Another immunomodulatory cytokine besides IFN that has been evaluated as an adjuvant therapy in melanoma is granulocyte-macrophage colony-stimulating factor (GM-CSF), alone or with vaccines. Nonrandomized trial data spurred interest in this agent, but the latest analysis of the large (800+ patients) randomized E4697 trial shows that GM-CSF alone or with a peptide vaccine failed to improve either RFS or OS. The current evidence clearly does not support the adjuvant use of GM-CSF outside the setting of a clinical trial. New agents with greater immunomodulatory effects, such as ipilimumab, are beginning to undergo testing in randomized adjuvant trials in patients with a high risk of relapse.
Neoadjuvant Therapy
The role of neoadjuvant (preoperative) systemic therapy in melanoma is not well studied. In many other forms of cancer, systemic treatments with high response rates in the metastatic setting are brought into the neoadjuvant setting to reduce tumor size and potentially increase resectability of borderline or unresectable tumors. In melanoma, however, the standard treatments for metastatic disease have low response rates, with the 2 approved therapies, DTIC and high-dose interleukin-2, having response rates between 10% and 20%. Combination therapies, such as biochemotherapy (cytotoxic therapy plus immunotherapy), have yielded higher response rates in the metastatic setting, on the order of 48% to 60% in some series. The regimen of cisplatin, dacarbazine, and vinblastine combined with IFN and continuous infusion interleukin-2 has been studied in the neoadjuvant setting. Of the 50 patients with measurable disease in one recent study, biochemotherapy resulted in a partial or complete response in 13 patients for an overall response rate of 26%. A complete pathologic response was seen in 13 patients. However, the toxicities were significant and about 20% patients did not complete all 4 cycles of treatment secondary to toxicity. However, this does show that in a small number of select cases, biochemotherapy can have a clinical and pathologic response. HDI has also been studied in a small number of patients in the neoadjuvant setting. Twenty patients with stage IIIB and IIIC melanoma were given 4 weeks of intravenous IFN followed by lymph node dissection. Eleven patients had a clinical response and 3 patients had a complete pathologic response. This response rate for IFN is remarkable, but as yet it has not been validated in a confirmatory study.

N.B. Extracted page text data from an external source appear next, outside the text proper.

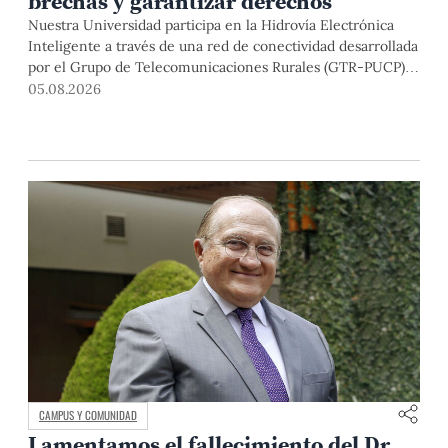
brechas y garantizar derechos
Nuestra Universidad participa en la Hidrovía Electrónica
Inteligente a través de una red de conectividad desarrollada
por el Grupo de Telecomunicaciones Rurales (GTR-PUCP)
desde el 2018. En esta nota repasamos cómo ha sido el
05.08.2026
desarrollo de esta red, sus aportes a la salud y la educación
de la zona, así como los alcances de la intervención de la
PUCP en el proyecto.
CAMPUS Y COMUNIDAD
Lamentamos el fallecimiento del Dr.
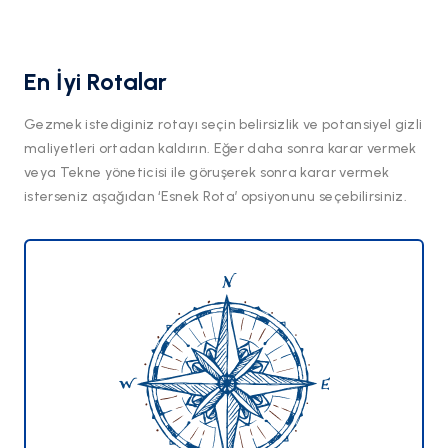
En İyi Rotalar
Gezmek istediginiz rotayı seçin belirsizlik ve potansiyel gizli
maliyetleri ortadan kaldırın. Eğer daha sonra karar vermek
veya Tekne yöneticisi ile göruşerek sonra karar vermek
isterseniz aşağıdan ‘Esnek Rota’ opsiyonunu seçebilirsiniz.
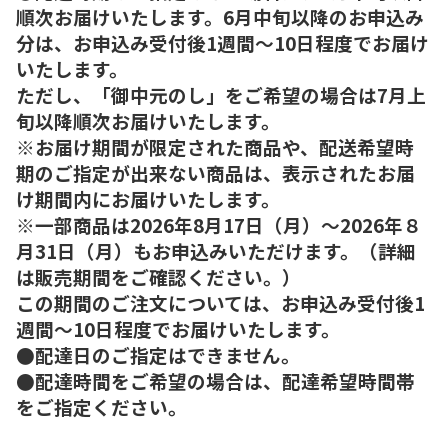
順次お届けいたします。6月中旬以降のお申込み
分は、お申込み受付後1週間～10日程度でお届け
いたします。
ただし、「御中元のし」をご希望の場合は7月上
旬以降順次お届けいたします。
※お届け期間が限定された商品や、配送希望時
期のご指定が出来ない商品は、表示されたお届
け期間内にお届けいたします。
※一部商品は2026年8月17日（月）～2026年８
月31日（月）もお申込みいただけます。（詳細
は販売期間をご確認ください。）
この期間のご注文については、お申込み受付後1
週間～10日程度でお届けいたします。
●配達日のご指定はできません。
●配達時間をご希望の場合は、配達希望時間帯
をご指定ください。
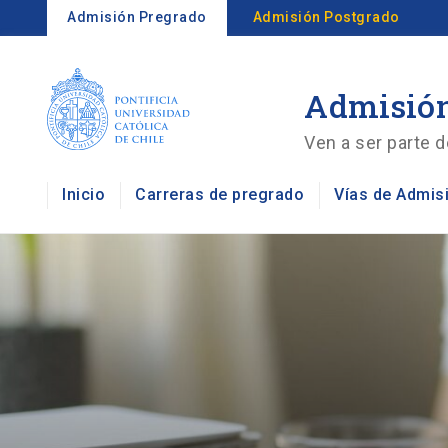
Admisión Pregrado
Admisión Postgrado
Admisión
Ven a ser parte d
Inicio
Carreras de pregrado
Vías de Admis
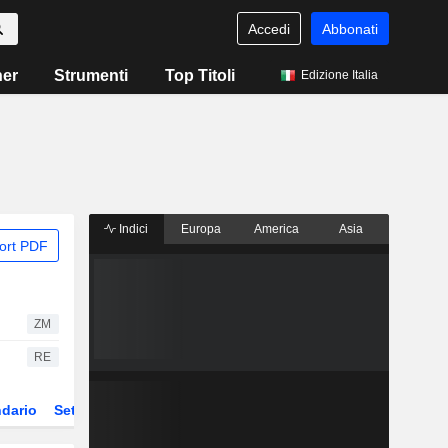
Accedi
Abbonati
ner
Strumenti
Top Titoli
Edizione Italia
Indici
Europa
America
Asia
ort PDF
ZM
RE
dario
Settore
Derivati
ETF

Overall, neoadjuvant therapy is clearly not the standard of care in the management of stage III melanoma. However, a select group of patients may benefit from neoadjuvant systemic treatment with high response rates, such as biochemotherapy. These patients should ideally be young, healthy patients with tumors that are not or are borderline resectable, selected after careful imaging studies and with the involvement of surgical, medical, and radiation oncologists.